* [Given records]
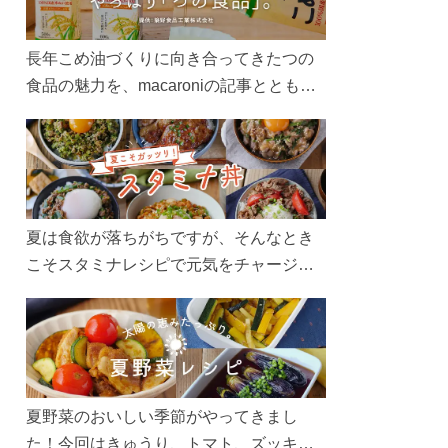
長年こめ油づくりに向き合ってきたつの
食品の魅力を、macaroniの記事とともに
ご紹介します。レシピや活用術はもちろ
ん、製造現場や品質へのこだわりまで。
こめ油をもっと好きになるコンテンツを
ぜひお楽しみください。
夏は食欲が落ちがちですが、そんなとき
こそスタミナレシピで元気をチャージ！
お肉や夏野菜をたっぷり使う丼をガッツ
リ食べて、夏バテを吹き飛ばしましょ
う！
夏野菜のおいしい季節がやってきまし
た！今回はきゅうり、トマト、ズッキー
==
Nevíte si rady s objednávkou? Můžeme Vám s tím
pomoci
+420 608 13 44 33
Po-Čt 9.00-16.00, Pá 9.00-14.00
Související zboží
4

* [Work order]
Format the material as a Markdown table with the columns Row and Line, starting with the line containing "長年こめ油づくりに向き合ってきたつの" and going on through the line containing "た！今回はきゅうり、トマト、ズッキー", both included. Number each line in order and leave out any blank lines.

* [Response to the task]
| Row | Line |
|---|---|
| 1 | 長年こめ油づくりに向き合ってきたつの |
| 2 | 食品の魅力を、macaroniの記事とともに |
| 3 | ご紹介します。レシピや活用術はもちろ |
| 4 | ん、製造現場や品質へのこだわりまで。 |
| 5 | こめ油をもっと好きになるコンテンツを |
| 6 | ぜひお楽しみください。 |
| 7 | 夏は食欲が落ちがちですが、そんなとき |
| 8 | こそスタミナレシピで元気をチャージ！ |
| 9 | お肉や夏野菜をたっぷり使う丼をガッツ |
| 10 | リ食べて、夏バテを吹き飛ばしましょ |
| 11 | う！ |
| 12 | 夏野菜のおいしい季節がやってきまし |
| 13 | た！今回はきゅうり、トマト、ズッキー |